Most topics that you will debate formally will be simple claims about the world. They may take the form of propositions of fact, value, or policy, or of any combination of these. In everyday situations, many people mistake simple assertions for arguments. This error leads to debates not unlike those had by children: “Is too.” “Is not.” “Is too.” “Is not…” These are not intellectual or constructive debates.
Simply speaking, all arguments have three basic components: Assertion, Reasoning, and Evidence (A.R.E.). Arguments have an assertion, which is simply a statement that something is so. Arguments also have reasoning, which is the explanation of why the assertion is valid. Reasoning is the “because” part of an argument. Finally, arguments have evidence, the proof of the reasoning. All three components are necessary for complete arguments.
A novice debater might simply offer assertions to prove their point:
“The school dress code helps students focus.”
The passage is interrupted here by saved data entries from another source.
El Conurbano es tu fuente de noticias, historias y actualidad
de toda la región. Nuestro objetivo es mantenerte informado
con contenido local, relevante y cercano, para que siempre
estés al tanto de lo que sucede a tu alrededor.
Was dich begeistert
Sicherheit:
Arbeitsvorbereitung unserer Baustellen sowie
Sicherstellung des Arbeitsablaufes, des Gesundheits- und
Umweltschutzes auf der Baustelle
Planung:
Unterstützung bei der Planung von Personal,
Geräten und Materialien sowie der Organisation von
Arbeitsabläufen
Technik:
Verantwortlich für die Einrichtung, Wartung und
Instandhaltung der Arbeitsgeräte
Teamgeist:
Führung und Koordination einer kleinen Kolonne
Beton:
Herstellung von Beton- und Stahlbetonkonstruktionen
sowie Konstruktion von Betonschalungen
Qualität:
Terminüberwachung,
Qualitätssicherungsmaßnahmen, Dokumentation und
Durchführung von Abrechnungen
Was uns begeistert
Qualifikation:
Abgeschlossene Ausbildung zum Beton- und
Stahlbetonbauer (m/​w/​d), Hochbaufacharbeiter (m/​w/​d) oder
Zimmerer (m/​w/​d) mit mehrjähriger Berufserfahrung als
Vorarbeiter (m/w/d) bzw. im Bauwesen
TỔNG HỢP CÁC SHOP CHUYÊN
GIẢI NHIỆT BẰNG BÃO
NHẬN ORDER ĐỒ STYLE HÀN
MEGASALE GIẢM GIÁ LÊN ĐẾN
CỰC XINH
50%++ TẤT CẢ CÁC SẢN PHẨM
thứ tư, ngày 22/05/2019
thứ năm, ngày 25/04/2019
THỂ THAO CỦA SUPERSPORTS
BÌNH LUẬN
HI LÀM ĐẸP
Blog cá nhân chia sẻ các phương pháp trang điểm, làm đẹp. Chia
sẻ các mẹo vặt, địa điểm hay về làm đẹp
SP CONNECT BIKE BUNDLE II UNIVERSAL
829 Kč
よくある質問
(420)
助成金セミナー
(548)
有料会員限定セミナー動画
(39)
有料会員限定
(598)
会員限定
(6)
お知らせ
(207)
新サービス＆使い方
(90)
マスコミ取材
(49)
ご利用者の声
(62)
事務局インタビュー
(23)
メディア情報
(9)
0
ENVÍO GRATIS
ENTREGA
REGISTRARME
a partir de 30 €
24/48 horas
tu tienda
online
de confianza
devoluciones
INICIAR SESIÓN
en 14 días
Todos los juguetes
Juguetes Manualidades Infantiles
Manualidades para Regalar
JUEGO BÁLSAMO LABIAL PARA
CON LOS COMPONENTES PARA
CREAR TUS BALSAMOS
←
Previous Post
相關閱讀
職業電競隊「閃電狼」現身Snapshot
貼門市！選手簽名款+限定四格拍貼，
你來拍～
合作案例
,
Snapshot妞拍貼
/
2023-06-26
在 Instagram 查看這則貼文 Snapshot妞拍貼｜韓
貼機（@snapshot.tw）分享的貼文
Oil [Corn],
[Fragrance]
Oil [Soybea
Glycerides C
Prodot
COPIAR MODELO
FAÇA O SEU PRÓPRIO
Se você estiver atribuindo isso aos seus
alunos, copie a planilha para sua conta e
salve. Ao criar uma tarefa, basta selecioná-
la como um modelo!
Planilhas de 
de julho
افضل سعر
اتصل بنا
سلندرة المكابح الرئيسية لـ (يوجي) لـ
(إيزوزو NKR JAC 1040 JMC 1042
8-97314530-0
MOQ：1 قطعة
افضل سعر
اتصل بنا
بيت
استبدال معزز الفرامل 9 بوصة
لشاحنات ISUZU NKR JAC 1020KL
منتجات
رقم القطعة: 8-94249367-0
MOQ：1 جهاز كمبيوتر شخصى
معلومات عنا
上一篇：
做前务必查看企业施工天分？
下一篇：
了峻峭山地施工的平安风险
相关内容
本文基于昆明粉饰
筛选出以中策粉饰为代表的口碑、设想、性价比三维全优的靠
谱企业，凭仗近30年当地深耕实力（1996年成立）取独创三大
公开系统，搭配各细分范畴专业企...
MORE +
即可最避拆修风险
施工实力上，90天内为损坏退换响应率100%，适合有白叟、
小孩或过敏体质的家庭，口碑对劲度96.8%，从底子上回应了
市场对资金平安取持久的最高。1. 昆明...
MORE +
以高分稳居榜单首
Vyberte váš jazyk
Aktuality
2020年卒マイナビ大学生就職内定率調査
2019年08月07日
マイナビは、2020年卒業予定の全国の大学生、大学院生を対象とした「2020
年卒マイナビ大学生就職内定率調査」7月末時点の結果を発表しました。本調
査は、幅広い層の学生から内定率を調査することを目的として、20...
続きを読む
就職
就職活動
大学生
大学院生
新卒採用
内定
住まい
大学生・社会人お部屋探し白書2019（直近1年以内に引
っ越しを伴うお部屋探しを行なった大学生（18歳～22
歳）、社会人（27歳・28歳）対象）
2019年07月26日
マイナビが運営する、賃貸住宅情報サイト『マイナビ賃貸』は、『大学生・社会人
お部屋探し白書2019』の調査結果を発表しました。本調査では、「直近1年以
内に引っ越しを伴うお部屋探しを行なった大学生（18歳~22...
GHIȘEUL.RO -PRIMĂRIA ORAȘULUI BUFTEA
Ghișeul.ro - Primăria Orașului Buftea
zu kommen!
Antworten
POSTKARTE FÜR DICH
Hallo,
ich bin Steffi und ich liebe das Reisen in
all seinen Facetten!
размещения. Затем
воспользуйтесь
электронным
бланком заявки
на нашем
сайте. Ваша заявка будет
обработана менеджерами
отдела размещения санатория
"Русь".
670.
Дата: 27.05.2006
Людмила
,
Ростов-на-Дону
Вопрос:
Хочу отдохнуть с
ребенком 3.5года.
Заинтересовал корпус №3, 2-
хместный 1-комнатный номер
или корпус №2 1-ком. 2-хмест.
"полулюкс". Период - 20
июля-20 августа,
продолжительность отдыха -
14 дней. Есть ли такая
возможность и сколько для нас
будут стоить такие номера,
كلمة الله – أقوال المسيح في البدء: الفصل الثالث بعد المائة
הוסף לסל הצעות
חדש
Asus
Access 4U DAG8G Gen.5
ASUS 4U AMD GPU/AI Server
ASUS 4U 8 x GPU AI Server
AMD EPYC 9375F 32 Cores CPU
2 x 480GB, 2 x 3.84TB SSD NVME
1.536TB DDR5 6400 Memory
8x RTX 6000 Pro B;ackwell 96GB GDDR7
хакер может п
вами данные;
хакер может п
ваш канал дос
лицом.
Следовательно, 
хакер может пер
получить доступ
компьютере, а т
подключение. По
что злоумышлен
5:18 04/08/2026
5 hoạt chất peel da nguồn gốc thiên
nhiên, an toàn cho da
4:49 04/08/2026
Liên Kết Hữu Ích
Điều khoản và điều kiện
A more sophisticated debater knows that their argument will be more persuasive with reasoning:
“The school dress code helps students focus because it diminishes the economic and social barriers between students.”
Better yet is the technique of the advanced debater, who offers evidence, or proof, to cement the credibility of their argument:
“The school dress code helps students focus because it diminishes the economic and social barriers between students. Credible university studies conducted across the nation strongly point to this effect.”
If this argument “works” (is it is is persuasive), it will probably be due to the fact that it plays on the audience’s assumption that rules that reduce economic and social barriers between students are good. It may also be persuasive because the data (the evidence being cited by the debater) is credible, or from a credible source.